D’un air vaguement dégoûté, Poirot ôta d’une pichenette un grain de poussière sur sa manche.

— Eh bien, où est-il donc, ce fameux « secret » ? Sans doute à quelque distance d’ici, puisqu’ils lui ont ordonné de s’habiller. Et pourtant, on le retrouve assassiné à une portée de fusil de sa maison. En outre, il est pour le moins troublant qu’ils aient eu ainsi sous la main, traînant par hasard sur le meuble, une arme aussi efficace que ce petit poignard.

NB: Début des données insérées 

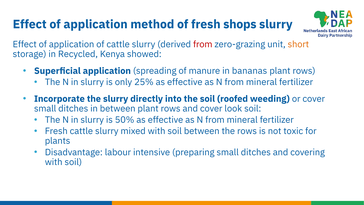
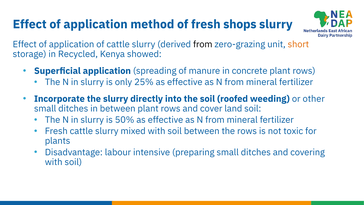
from at (203, 44) colour: red -> black
bananas: bananas -> concrete
or cover: cover -> other
look: look -> land
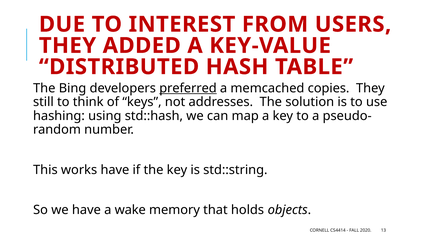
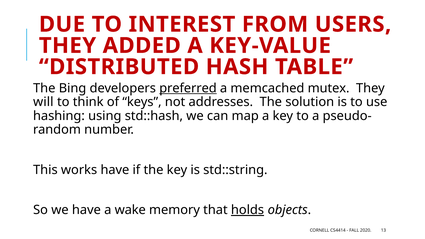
copies: copies -> mutex
still: still -> will
holds underline: none -> present
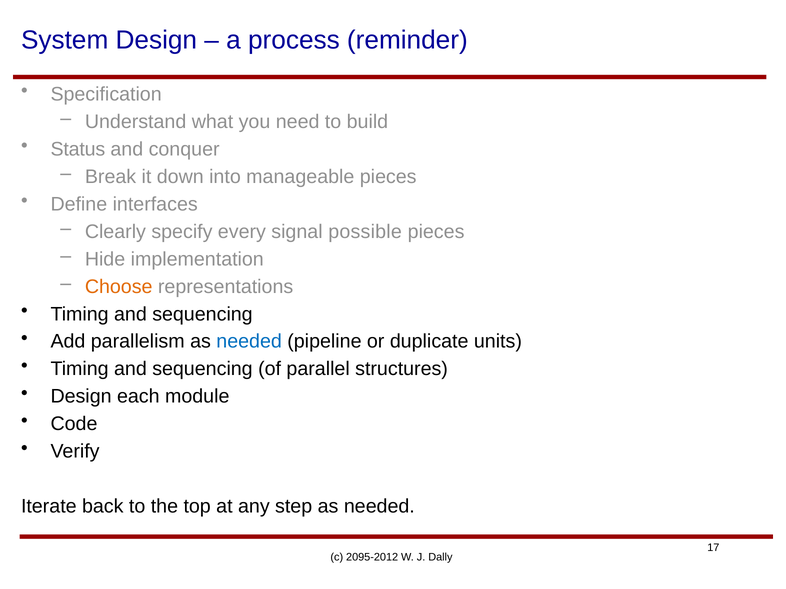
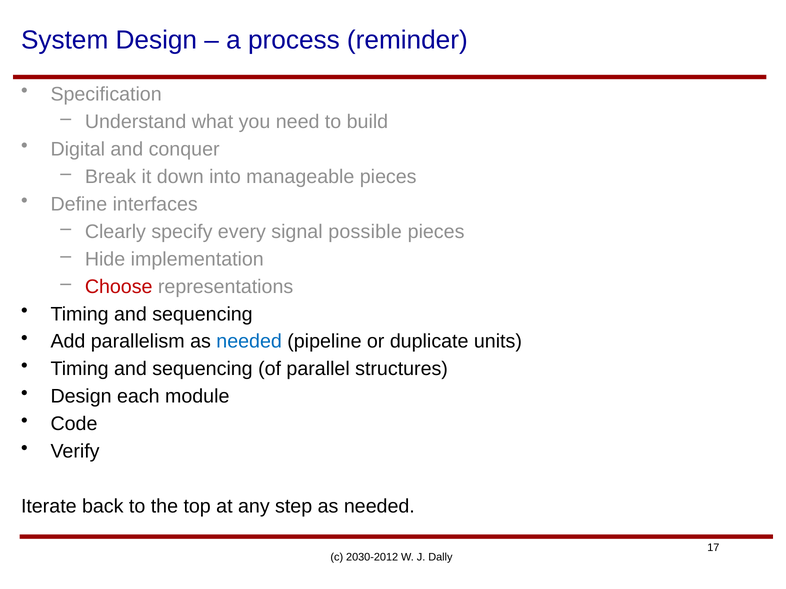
Status: Status -> Digital
Choose colour: orange -> red
2095-2012: 2095-2012 -> 2030-2012
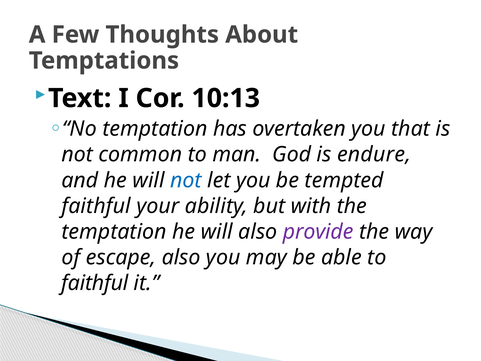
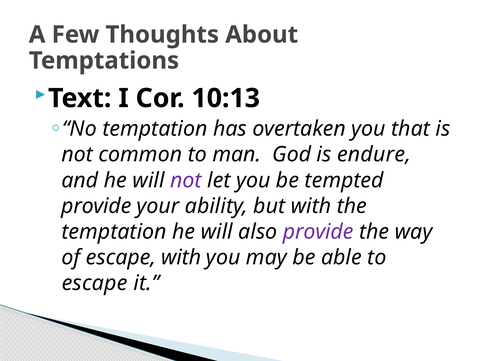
not at (186, 180) colour: blue -> purple
faithful at (96, 206): faithful -> provide
escape also: also -> with
faithful at (95, 283): faithful -> escape
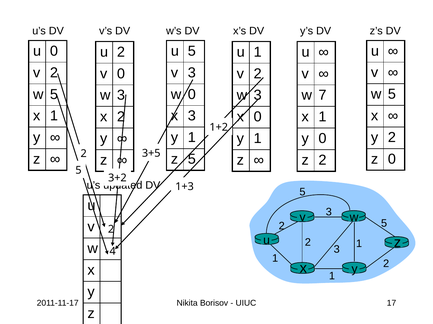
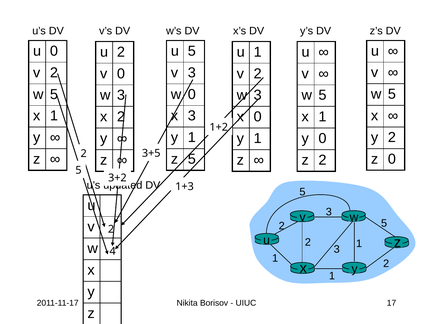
7 at (322, 95): 7 -> 5
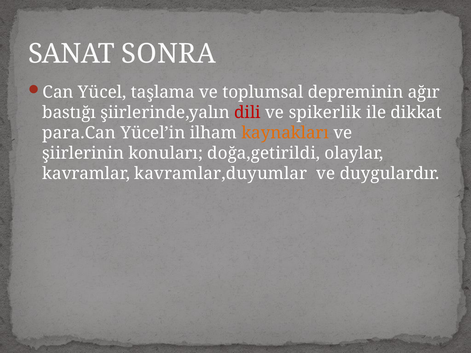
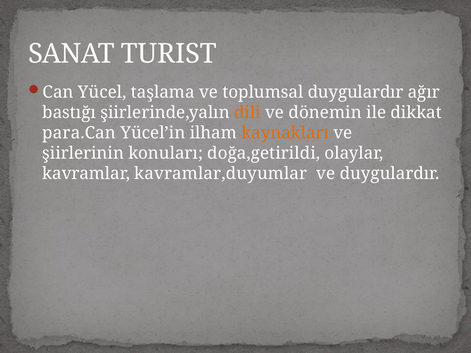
SONRA: SONRA -> TURIST
toplumsal depreminin: depreminin -> duygulardır
dili colour: red -> orange
spikerlik: spikerlik -> dönemin
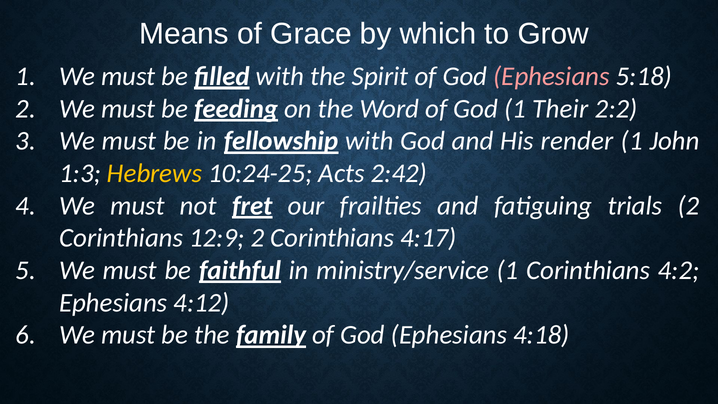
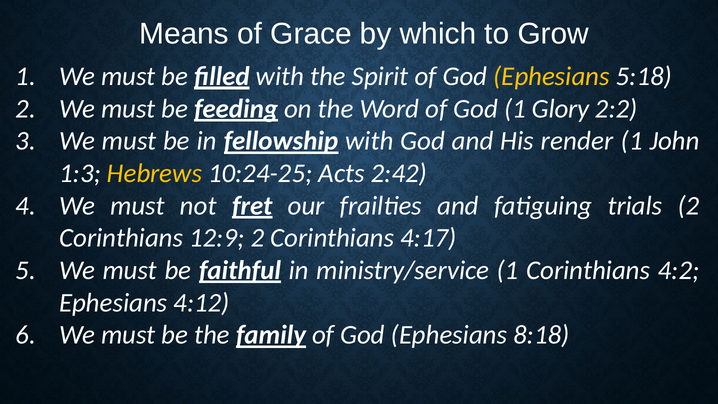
Ephesians at (551, 76) colour: pink -> yellow
Their: Their -> Glory
4:18: 4:18 -> 8:18
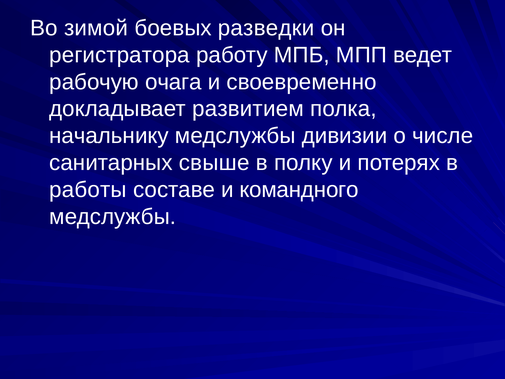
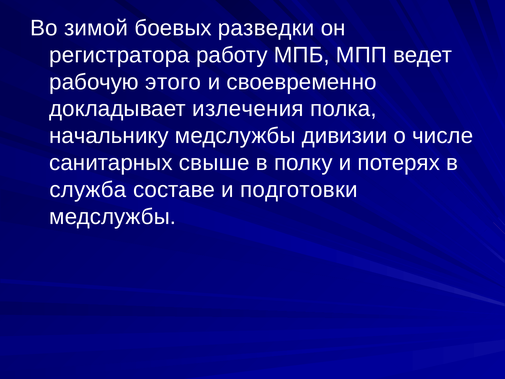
очага: очага -> этого
развитием: развитием -> излечения
работы: работы -> служба
командного: командного -> подготовки
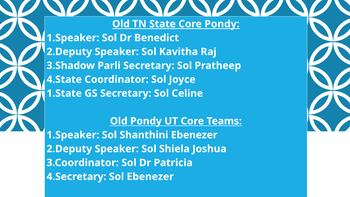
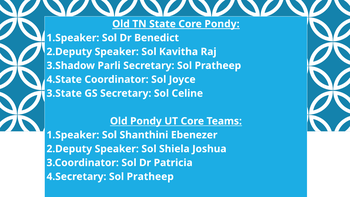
1.State: 1.State -> 3.State
4.Secretary Sol Ebenezer: Ebenezer -> Pratheep
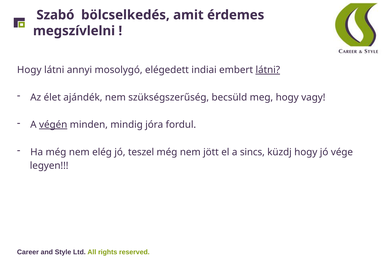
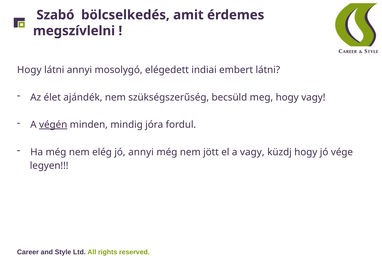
látni at (268, 70) underline: present -> none
jó teszel: teszel -> annyi
a sincs: sincs -> vagy
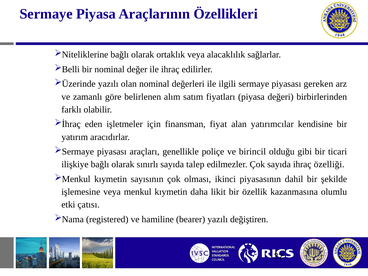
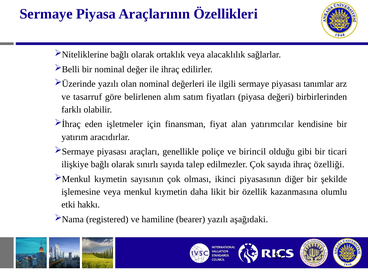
gereken: gereken -> tanımlar
zamanlı: zamanlı -> tasarruf
dahil: dahil -> diğer
çatısı: çatısı -> hakkı
değiştiren: değiştiren -> aşağıdaki
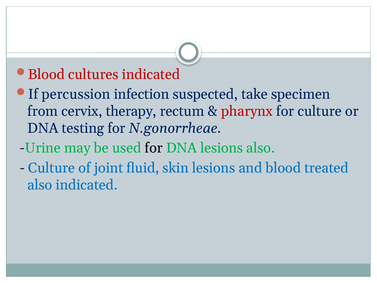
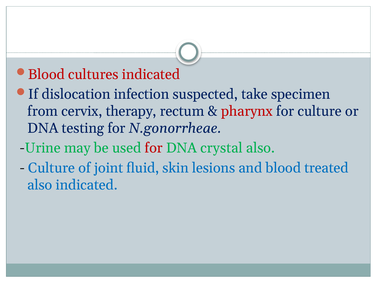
percussion: percussion -> dislocation
for at (154, 148) colour: black -> red
DNA lesions: lesions -> crystal
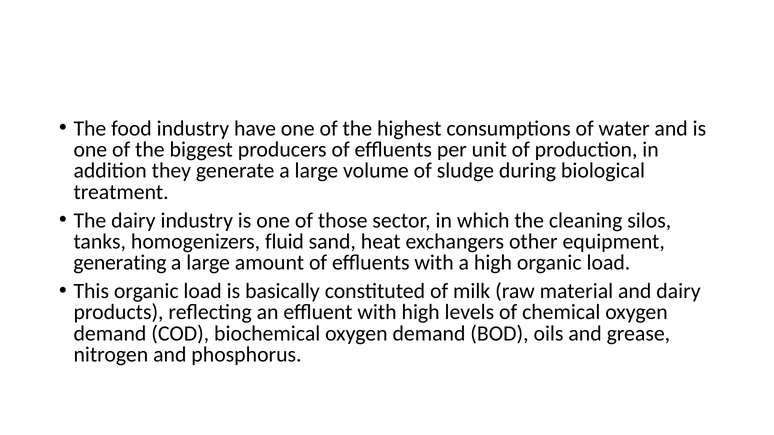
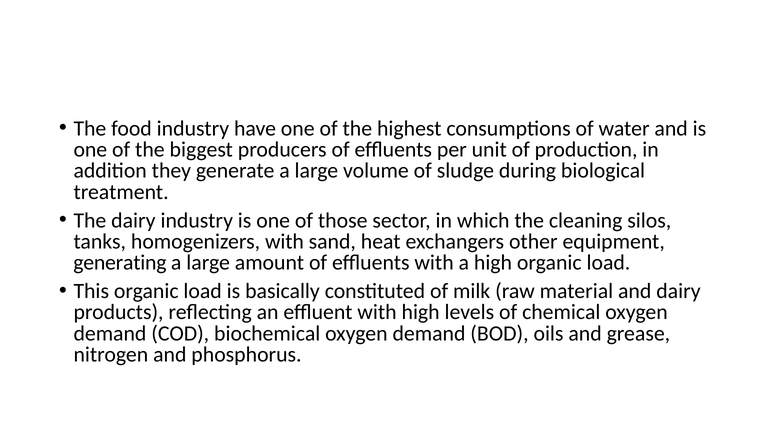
homogenizers fluid: fluid -> with
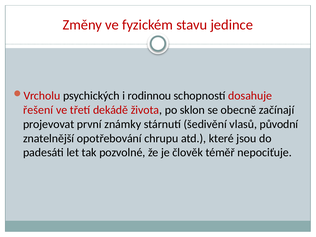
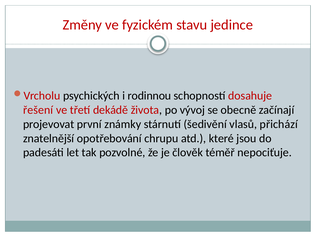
sklon: sklon -> vývoj
původní: původní -> přichází
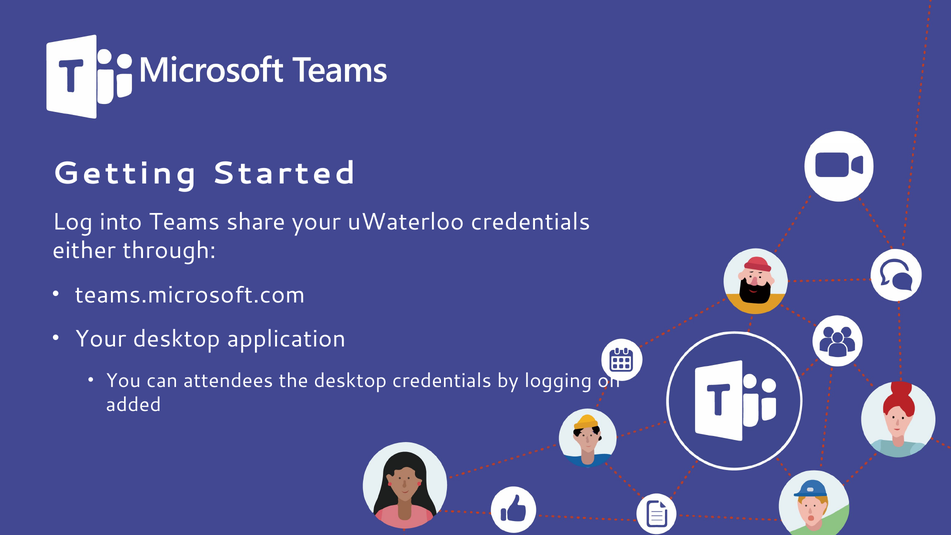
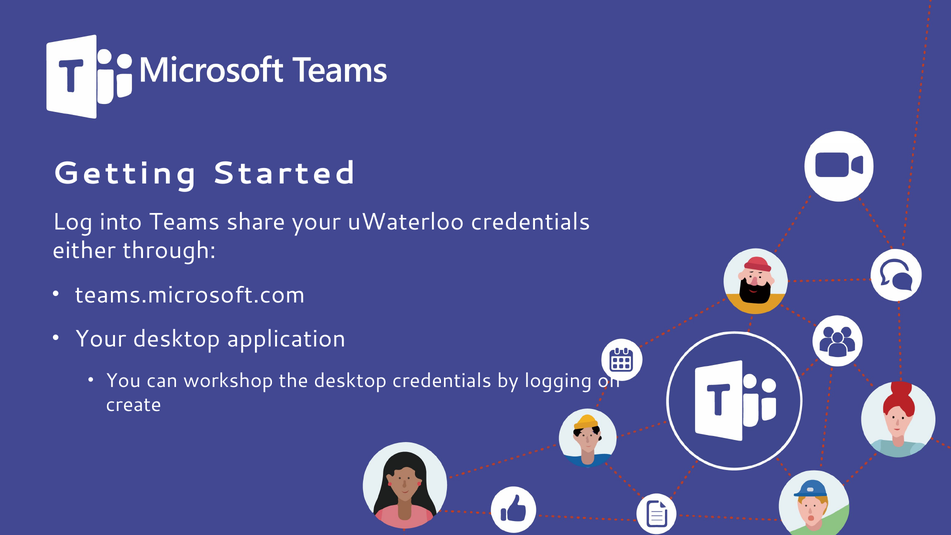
attendees: attendees -> workshop
added: added -> create
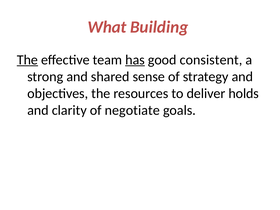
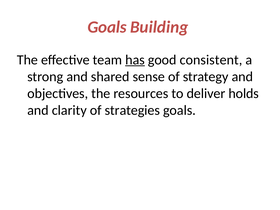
What at (107, 27): What -> Goals
The at (27, 60) underline: present -> none
negotiate: negotiate -> strategies
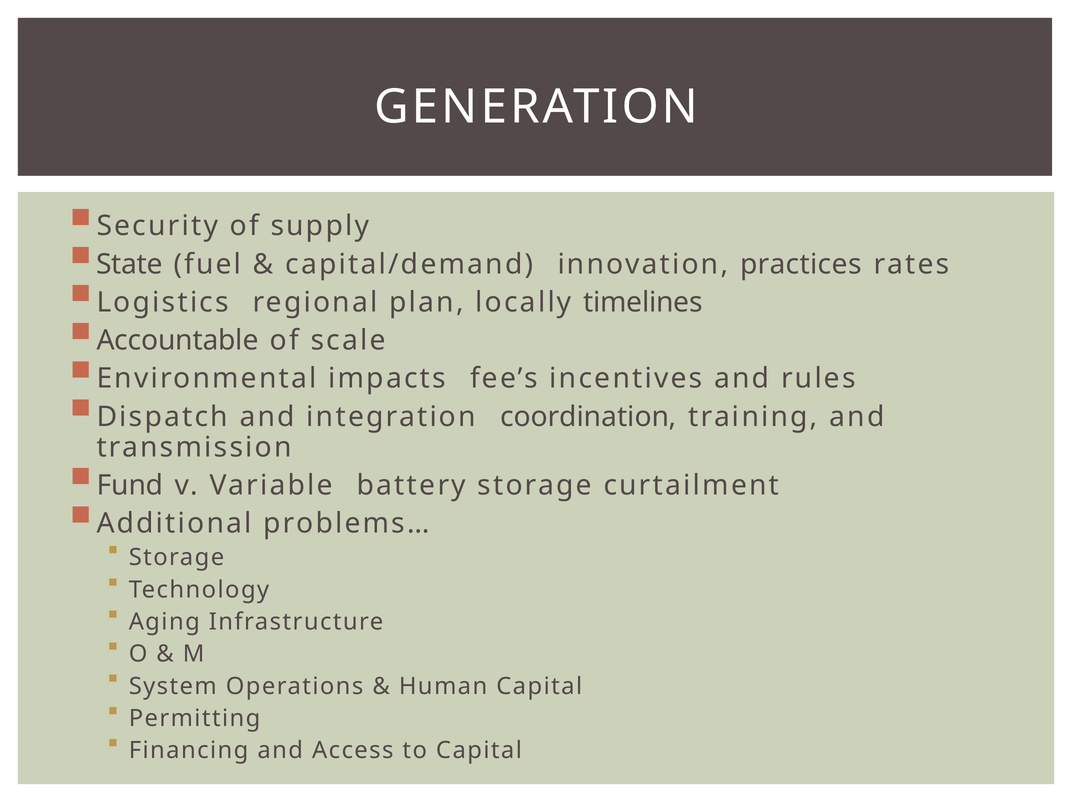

Puis après un instant de réflexion, il ajouta :

— Enfin, pourquoi les domestiques n’ont-ils rien entendu ? Ont-ils été drogués ? Y avait-il un complice dans la maison, et ce complice s’est-il chargé de laisser la porte ouverte ? Je me demande…

Dans l’allée qui menait à la maison, il s’arrêta net et se tourna vers moi.

— Mon ami, ce que je vais vous dire va vous surprendre et vous faire plaisir. J’ai pris vos reproches très à cœur et nous allons examiner sans délai certaines empreintes de pas !

— Où cela ?

— Là-bas, dans le massif de fleurs situé à droite de la porte. M. Bex dit que le jardinier y a laissé ses empreintes. Allons vérifier si c’est bien vrai. Regardez, le voilà justement qui arrive avec sa brouette.

En effet, un homme âgé traversait l’allée, poussant une brouette pleine de jeunes plants. Lorsque Poirot l’eut appelé, il la posa là et vint vers nous en clopinant.

— Vous voulez lui demander de vous prêter un de ses brodequins pour comparer les empreintes ? lui soufflai-je.

J’avais retrouvé un peu de ma foi en Poirot. S’il affirmait que les empreintes laissées dans le massif de droite avaient de l’importance, c’est à coup sûr qu’elles en avaient.

— C’est exactement ce que je vais faire, confirma Poirot.

— Mais il ne va pas trouver ça un peu bizarre ?

— Il ne va rien trouver du tout.

Je n’eus pas le loisir de poser d’autres questions : le vieux nous avait rejoints.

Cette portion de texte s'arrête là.